In the modern era, the rise of self-proclaimed Islamic defenders has challenged the rule of law, the building of a democratic society and the development of tolerance. In the name of Shariah, these defenders are willing to unilaterally force their own interpretation of Islam on others. Their crusade is risky because many Shariah issues are still under debate, as are some interpretations of the Hadith. This risk becomes apparent in the second part of the book, as Kadri travels through different parts of the Muslim world and sees how Shariah is implemented in practice. In Pakistan, he sees how it has been abused through the country’s blasphemy law, and then to further his understanding, he travels to Egypt, Iran and India. Had he traveled to Indonesia, the most populous Muslim nation in the world, he would have surely witnessed the hazards of some Muslims trying to act as defenders of Shariah and pompously reinforcing it on behalf of God.
The debate on Shariah will continue within and outside the Islamic community. Unfortunately, as Kadri says in the book’s introduction, the debate will likely be an irrational one, as fiery preachers and random Muslim youths make bellicose assertions about the holy texts, producing noise rather than information.
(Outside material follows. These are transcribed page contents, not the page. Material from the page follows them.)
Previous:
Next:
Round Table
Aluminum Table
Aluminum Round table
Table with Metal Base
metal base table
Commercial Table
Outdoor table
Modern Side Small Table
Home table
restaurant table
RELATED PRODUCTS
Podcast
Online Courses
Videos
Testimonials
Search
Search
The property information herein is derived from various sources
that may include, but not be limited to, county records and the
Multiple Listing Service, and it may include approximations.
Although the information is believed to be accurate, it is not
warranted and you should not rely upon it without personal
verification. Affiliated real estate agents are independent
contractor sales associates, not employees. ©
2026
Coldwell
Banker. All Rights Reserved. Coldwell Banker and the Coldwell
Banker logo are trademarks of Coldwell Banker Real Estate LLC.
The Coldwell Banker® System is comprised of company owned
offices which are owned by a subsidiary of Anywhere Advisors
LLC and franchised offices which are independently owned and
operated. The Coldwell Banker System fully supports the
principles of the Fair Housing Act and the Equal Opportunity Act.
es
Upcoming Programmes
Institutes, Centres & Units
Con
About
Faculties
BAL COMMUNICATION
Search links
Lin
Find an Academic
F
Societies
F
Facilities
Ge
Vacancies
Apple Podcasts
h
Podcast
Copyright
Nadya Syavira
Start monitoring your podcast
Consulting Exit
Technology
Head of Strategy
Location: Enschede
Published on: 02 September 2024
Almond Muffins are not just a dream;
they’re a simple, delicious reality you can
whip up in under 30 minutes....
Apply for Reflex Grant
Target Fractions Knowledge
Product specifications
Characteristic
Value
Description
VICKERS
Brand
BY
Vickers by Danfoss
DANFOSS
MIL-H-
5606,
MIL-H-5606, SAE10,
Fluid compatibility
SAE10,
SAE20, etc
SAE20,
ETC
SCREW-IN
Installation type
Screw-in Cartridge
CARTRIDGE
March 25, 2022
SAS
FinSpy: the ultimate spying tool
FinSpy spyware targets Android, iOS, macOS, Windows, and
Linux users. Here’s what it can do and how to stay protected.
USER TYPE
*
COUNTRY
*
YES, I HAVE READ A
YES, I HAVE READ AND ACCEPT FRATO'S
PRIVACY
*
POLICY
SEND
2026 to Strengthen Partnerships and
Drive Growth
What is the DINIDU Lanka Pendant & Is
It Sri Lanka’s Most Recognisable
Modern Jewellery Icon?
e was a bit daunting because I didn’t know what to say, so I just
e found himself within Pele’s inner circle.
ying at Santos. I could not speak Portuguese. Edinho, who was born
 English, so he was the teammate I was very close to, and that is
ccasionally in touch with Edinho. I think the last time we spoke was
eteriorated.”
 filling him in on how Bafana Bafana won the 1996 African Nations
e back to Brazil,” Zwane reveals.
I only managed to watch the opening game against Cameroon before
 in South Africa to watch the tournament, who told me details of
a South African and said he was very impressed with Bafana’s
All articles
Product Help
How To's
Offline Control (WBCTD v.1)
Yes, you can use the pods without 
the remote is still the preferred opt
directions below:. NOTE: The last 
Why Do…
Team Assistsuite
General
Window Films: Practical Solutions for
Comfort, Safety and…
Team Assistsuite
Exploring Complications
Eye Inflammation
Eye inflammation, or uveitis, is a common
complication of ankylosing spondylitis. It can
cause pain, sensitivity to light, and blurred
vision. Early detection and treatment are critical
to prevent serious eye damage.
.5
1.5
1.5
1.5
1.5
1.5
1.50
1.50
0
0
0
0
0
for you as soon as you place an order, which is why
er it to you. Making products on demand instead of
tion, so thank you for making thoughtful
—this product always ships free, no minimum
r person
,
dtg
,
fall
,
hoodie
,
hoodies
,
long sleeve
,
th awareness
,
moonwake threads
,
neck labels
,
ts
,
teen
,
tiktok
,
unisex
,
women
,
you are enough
There are other writers who have also attempted to fill the void of information, but Sadakat Kadri is among the best. “Heaven on Earth” is an outstanding book for anyone who wants to understand how Shariah and many great aspects of the Islamic legal system have evolved and interacted with Greek philosophy, logic and rational discourse — and how that journey has led to its tragic transformation into a simplified dogma.